Directed by Natasha Kermani, who is really hitting her stride now with this, her third feature, and the film preceding it (Imitation Girl), Lucky is a horror that extrapolates a very real, and constant, problem. The script, written by Grant, is enjoyably clever in the way it weaves so many familiar horror movie clichés with the kind of experiences that women go through every single day, whether that is having their concerns dismissed, having friends offer extra criticism when simple support is needed, or any number of other problems that seem to only really affect the female half of the population.
It may seem like the wrong time for Lucky to have been released, those who like to keep their heads in the sand may think that people are now facing consequences for behaviours that were once just accepted as standard, but it's actually a perfect extra reminder of everything that needs to be worked on. Mansplaining, gaslighting, domestic abuse, victim-blaming, expecting women to change their behaviour because of the actions of men, all of these things are covered in Lucky. There's also a great moment in which May is worn out and worn down, and snaps at someone who calls the result of her hard work a stroke of good luck. Although that particular issue isn't one just experienced by women, they tend to have their hard work shrugged off more often than men.
It's not the best performance I have seen recently from Grant, but she does good enough in the lead role. Singh does well alongside her, playing his character in a fairly neutral way that allows for most of his dialogue to be reconsidered as the main point of the film becomes clearer with each passing scene. Hunter C. Smith is "The Man", doing a good bit of stalk 'n' slash work, and there are good turns from Yasmine Al-Bustami, Leith M. Burke, and Larry Cedar, with the latter a standout as a cop who seems to be acting in the best interests of May without actually offering any real help.
The one weak performer isn't actually onscreen, it's Jeremy Zuckerman, responsible for a surprisingly poor soundtrack throughout.
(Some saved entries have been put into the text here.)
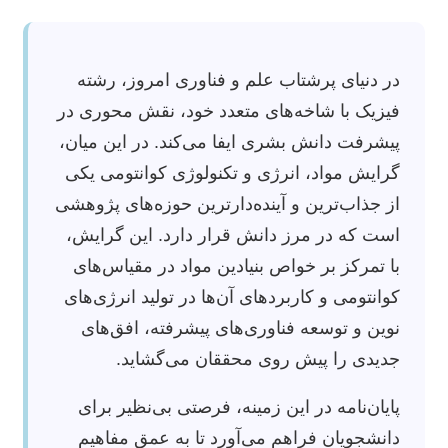
در دنیای پرشتاب علم و فناوری امروز، رشته
فیزیک با شاخه‌های متعدد خود، نقش محوری در
پیشرفت دانش بشری ایفا می‌کند. در این میان،
گرایش مواد، انرژی و تکنولوژی کوانتومی یکی
از جذاب‌ترین و آینده‌دارترین حوزه‌های پژوهشی
است که در مرز دانش قرار دارد. این گرایش،
با تمرکز بر خواص بنیادین مواد در مقیاس‌های
کوانتومی و کاربردهای آن‌ها در تولید انرژی‌های
نوین و توسعه فناوری‌های پیشرفته، افق‌های
جدیدی را پیش روی محققان می‌گشاید.
پایان‌نامه در این زمینه، فرصتی بی‌نظیر برای
دانشجویان فراهم می‌آورد تا به عمق مفاهیم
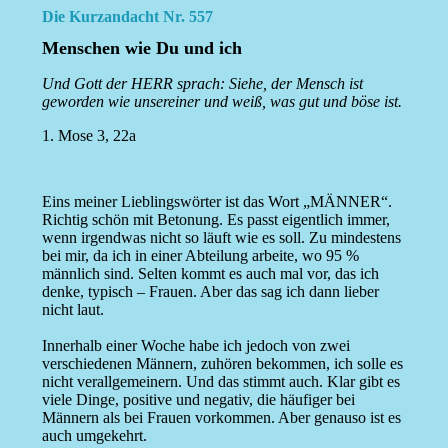
Die Kurzandacht Nr. 557
Menschen wie Du und ich
Und Gott der HERR sprach: Siehe, der Mensch ist
geworden wie unsereiner und weiß, was gut und böse ist.
1. Mose 3, 22a
Eins meiner Lieblingswörter ist das Wort „MÄNNER“.
Richtig schön mit Betonung. Es passt eigentlich immer,
wenn irgendwas nicht so läuft wie es soll. Zu mindestens
bei mir, da ich in einer Abteilung arbeite, wo 95 %
männlich sind. Selten kommt es auch mal vor, das ich
denke, typisch – Frauen. Aber das sag ich dann lieber
nicht laut.
Innerhalb einer Woche habe ich jedoch von zwei
verschiedenen Männern, zuhören bekommen, ich solle es
nicht verallgemeinern. Und das stimmt auch. Klar gibt es
viele Dinge, positive und negativ, die häufiger bei
Männern als bei Frauen vorkommen. Aber genauso ist es
auch umgekehrt.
Zuckerman may be trying to riff on one or two well-known slasher movie themes, or maybe he isn't, but the end result ends up detracting from the visuals on one or two occasions.
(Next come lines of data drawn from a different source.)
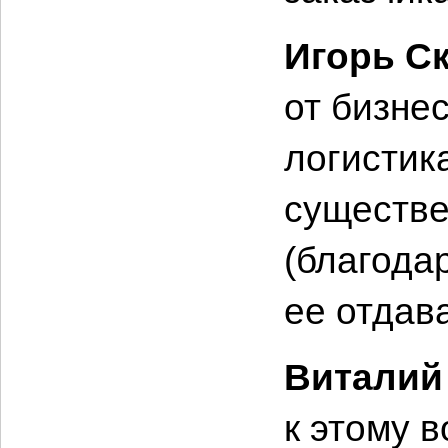
Игорь С
от бизне
логистик
существе
(благода
ее отдава
Виталий
к этому 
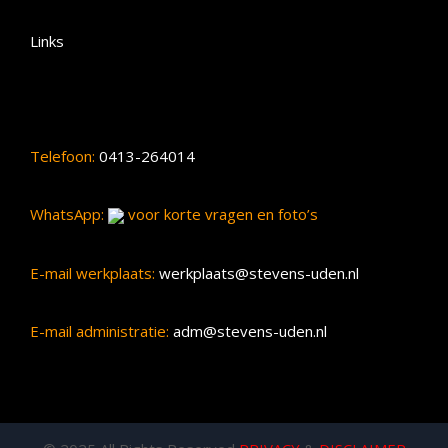
Links
Telefoon:
0413-264014
WhatsApp:
voor korte vragen en foto’s
E-mail werkplaats:
werkplaats@stevens-uden.nl
E-mail administratie:
adm@stevens-uden.nl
Perhaps not sitting as comfortably within the boundaries of the horror genre that some fans want their movies to stay in, and with a central message that is about as subtle as a brick to the face, Lucky is an impressive and smart film. Subtlety be damned, especially when the message STILL isn't getting through to those who need to hear it, and Grant and Kermani lead viewers to a rewarding, if ambiguous, finale.